Turning on the news or opening a newspaper to see local and world events can bring out strong emotions and stressors. In addition to the social unrest happening around the world, you may face personal challenges from a high-pressure job, financial stress or poverty, being a caregiver, parenting, grieving the death of a family member or friend, or a chronic illness.

You may wonder what’s next or what else you can endure. With the sense of relentless struggles, you may begin to feel unwell and irritable, and struggle to concentrate and lack motivation. You may not even know what is causing these feelings. You can feel trapped or stuck. You’re emotionally exhausted.

What is emotional exhaustion?

When stress from adverse or challenging events in life occur continually, you can find yourself in a state of feeling emotionally worn out and drained. This is called emotional exhaustion. For most people, emotional exhaustion tends to build up slowly over time. Emotional exhaustion includes emotional, physical and performance symptoms.

Emotional symptoms include:

  • Anxiety
  • Apathy
  • Depression
  • Feeling hopeless
  • Feeling powerless or trapped
  • Irritability
  • Lack of focus or forgetfulness
  • Lack of motivation
  • Negative thinking
  • Nervousness
  • Tearfulness

Physical symptoms include:

  • Fatigue
  • Headaches
  • Lack of appetite
  • Nausea or upset stomach
  • Poor sleep
  • Sore muscles or muscle tension

Performance symptoms include:

  • Difficulty completing daily tasks for responsibilities
  • Failing to meet deadlines
  • Increased absences
  • Isolation or avoidance
  • Lower workplace commitment
  • Performing work duties more slowly

How is emotional exhaustion treated?

You can address emotional exhaustion by recognizing the stressors you’re able to minimize or eliminate. When you’re unable to change a stressor because it’s out of your control, it’s crucial to focus on the present moment. In the present, many neutral or positive events are occurring. When you focus on these types of events, it gives perspective about what’s happening around you. This allows you to shift your focus away from the stressors.

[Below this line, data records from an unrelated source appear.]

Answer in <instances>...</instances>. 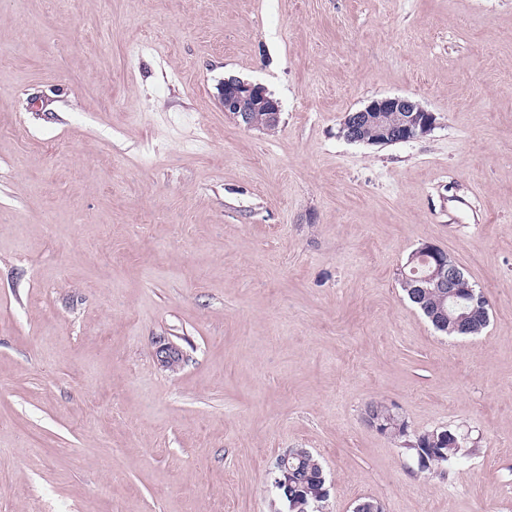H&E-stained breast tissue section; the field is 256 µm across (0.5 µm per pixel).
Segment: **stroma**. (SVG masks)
I'll list each match as a JSON object with an SVG mask.
<instances>
[{"label": "stroma", "instance_id": "obj_1", "mask_svg": "<svg viewBox=\"0 0 512 512\" xmlns=\"http://www.w3.org/2000/svg\"><path fill=\"white\" fill-rule=\"evenodd\" d=\"M384 96L436 128L348 142ZM425 244L481 334L405 298ZM374 401L476 454L418 472ZM290 448L323 512H512V0H0V512H284ZM219 99L224 112L247 129L272 131L280 124L281 105L262 84L224 78ZM423 258H426L427 261L432 262L430 270L429 265L421 264L418 262L416 263L418 259ZM410 263L413 264L410 269V273L415 274L417 272L415 275H413L414 277H422L427 274L422 279H420V281L425 283V286H418V288H413L419 283L414 281L406 282L404 279H402V289L405 292L408 301L430 321V323L438 332L448 336H474L479 334L487 326L489 316L488 318H483L480 316L472 317L475 315H488L489 301L487 297L482 292L475 293L471 287H469L473 286V283L466 275L464 276L463 270L448 255L447 252L436 245L427 244L412 253L407 265ZM414 267H416L417 270ZM465 277L468 280L467 282H465ZM459 283L461 289L467 292L464 295V300L466 302L465 304L467 309H469V313L460 315L457 322L454 318L448 317V315L449 308L457 305V301L458 306H461L464 302L461 297H458L456 290L453 289L456 288L457 284ZM419 288H433V290L439 292L441 295L442 302H444L446 297H448L450 300L448 308H445L442 304L430 316L431 311H434V308L438 305L439 300L436 295L432 293L425 294ZM430 318L436 321H440L444 318L446 319L440 323H436ZM466 319H469V321L468 325L466 326L467 331H464L458 327V323H463ZM297 452L293 460L291 477L293 497L277 490V497L286 506L288 512H322L323 503L330 495L324 468L319 459L306 448H291Z\"/></svg>", "mask_w": 512, "mask_h": 512}]
</instances>
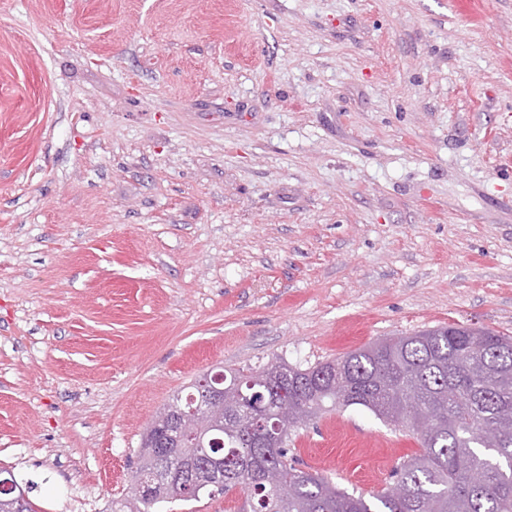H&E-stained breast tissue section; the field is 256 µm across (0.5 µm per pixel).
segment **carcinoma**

Your body often interprets stress as a threat to survival. When this happens, your brain releases stress hormones throughout your body, further contributing to your experience of emotional exhaustion. When you’re able to focus on small neutral or positive events, your brain learns that the threat is not as dire as it may first seem. The amount of stress hormone released is decreased, and you’re able to feel more emotionally balanced.

Other strategies to reduce emotional exhaustion include:

  • Eating a healthy, balanced diet
  • Eliminating or minimizing the stressor when possible
  • Exercising
  • Getting adequate sleep
  • Identifying and challenging unhelpful thoughts and replacing them with balanced thoughts
  • Practicing mindfulness to engage in the present moment

Talk with a mental health professional if you have signs of emotional exhaustion. They can help you sort through the causes and symptoms you’re experiencing to determine a plan that will help you regain a sense of well-being.